Alexander Carberry: People who speak German have a common ontological worldview. Because the language forms their understanding of existence. Often we do not have the vocabulary to discuss these matters. The problem is the enframing of our worldview, and to get out of it we have to have a language that allows us to speak about it. We have to understand which semantics have formed us and whether they fit our experiences. If our semantics do not fit our experiences, we have to find new terms – that do fit. We are trapped in a world that has been created upon a fundamental injustice. It has consumed our perception like a cancer. We have created insanity, our identities are insane. Out of this mental disease an ill body is formed, because Europe is unable to digest others into itself. Naturally, when a people comes to a new region, it is absorbed into that region. Europe has a sickness, because it does not want to absorb the other, it cannot digest them, it cannot accept them as part of itself. If Europe has to be white, the Black can never be a European and many Europeans will never be white enough. The Nazi Lebensborn breeding program was a perverse answer to such a conundrum, the problem is embedded in the thinking. That is the mental illness we suffer from.

Islamic Times: We like to say that in Islam there is no racism. What does Islam give us that can heal us from this illness?

Alexander Carberry: We have to recognise our kufr – obfuscating reality – first. The way in which we understand the world is kufr. Iman – trust and acceptance of reality – and kufr are always present in the same person. We are Muslim, because our iman should be stronger than our kufr. But still it is there. We have lost this understanding of the creation, because we have lost the Islamic Cosmology. Our worldview is based on insanity, on illness. Islam gives us a way, to step out of the illness, to journey towards health. From kufr to iman. We have to create the capacity to see who is in front of us and have adab – wisdom manners – with them. In the manner that Allah has commanded us to, and within the implications of His command. Allah says that He has made us into peoples and tribes, so that we may recognise each other. And the prophet, may Allah bless him and give him peace, taught us that no Arab is superior to a Non-Arab and that no White has superiority over a Black, and vice versa. We accept it as a basis of our Deen, but we do not want to see our own kufr when we still act upon other principles.
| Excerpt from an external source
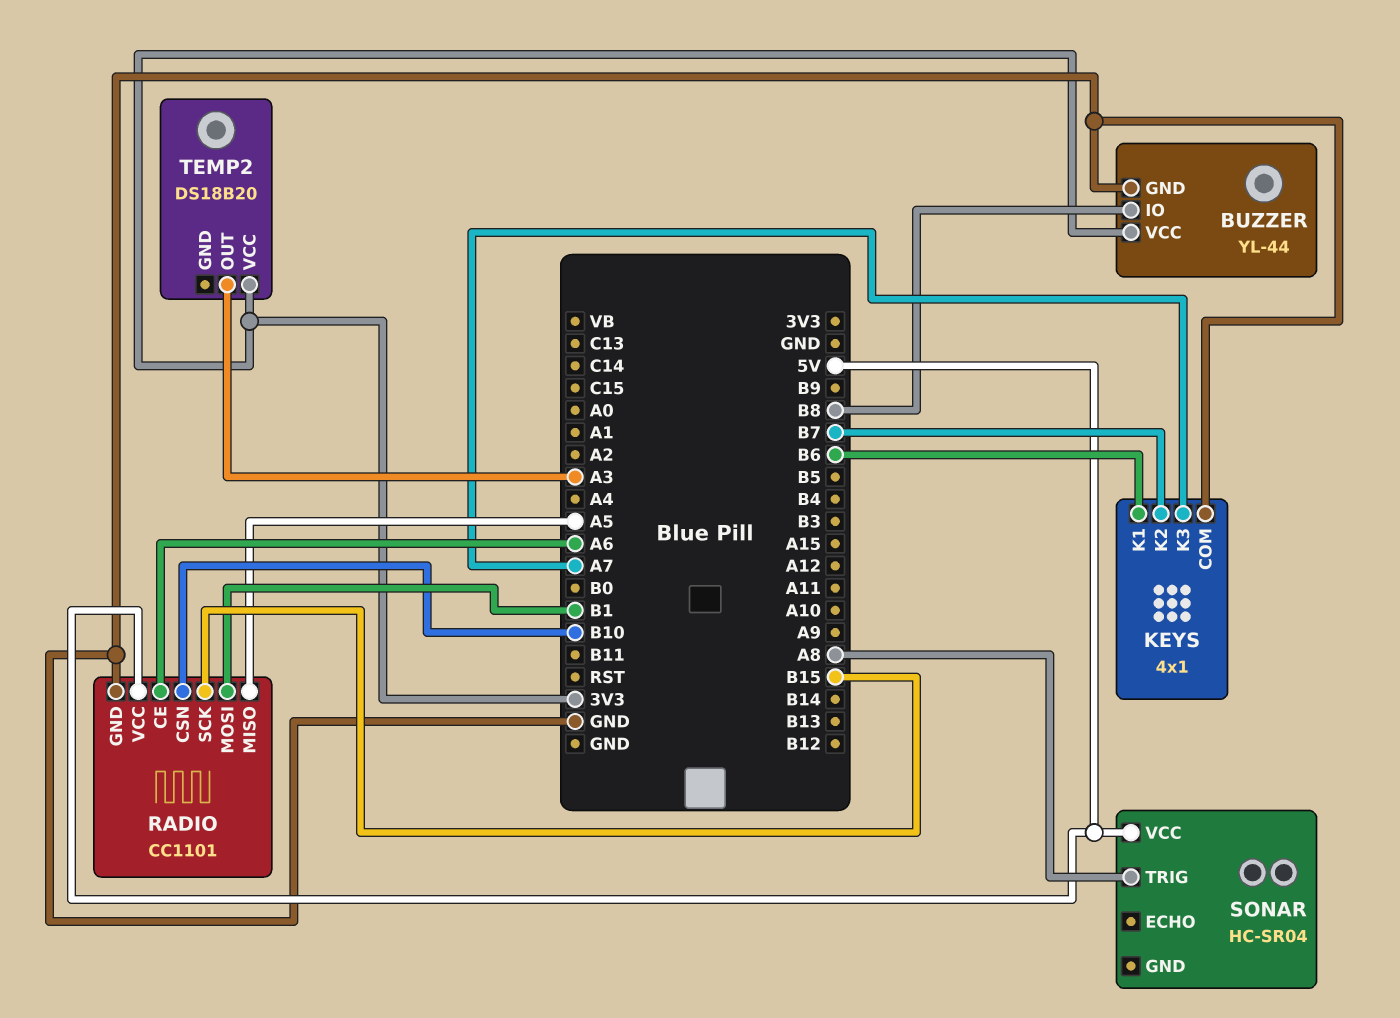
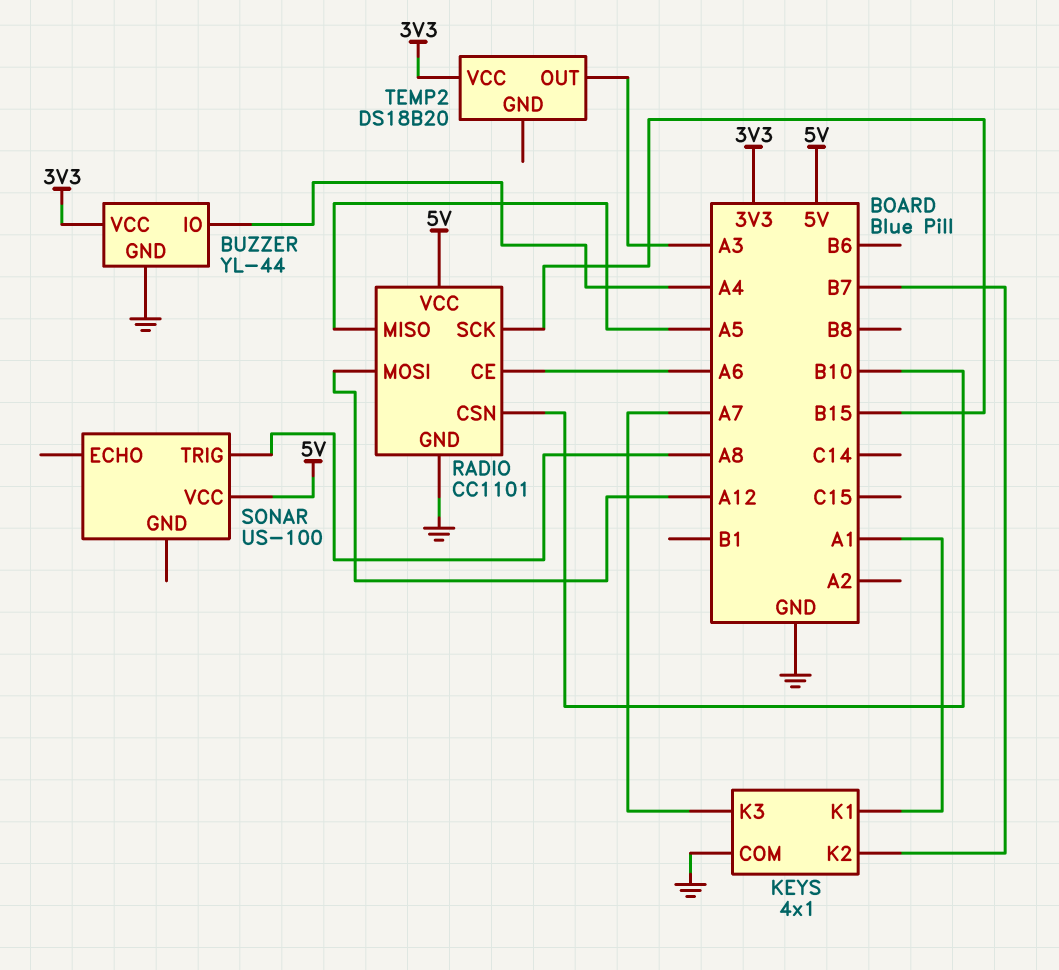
BUZZER pin IO: B8 -> A4
KEYS pin K1: B6 -> A1
RADIO pin MOSI: B1 -> A12
SONAR: HC-SR04 -> US-100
Tasawwuf allows us to tackle our kufr and to journey towards an identity that was given to us by Allah and His messenger, Allah’s peace and blessings be upon him. This will not erase racism for it has become fundamental to our identities, but it gives us the opportunity deal with it in a real manner, towards the emergence of a new way of being, which enables the old to fall away. That journey is in no way easy or esoteric. It is a real, tiring and often enormously hard battle with ourselves.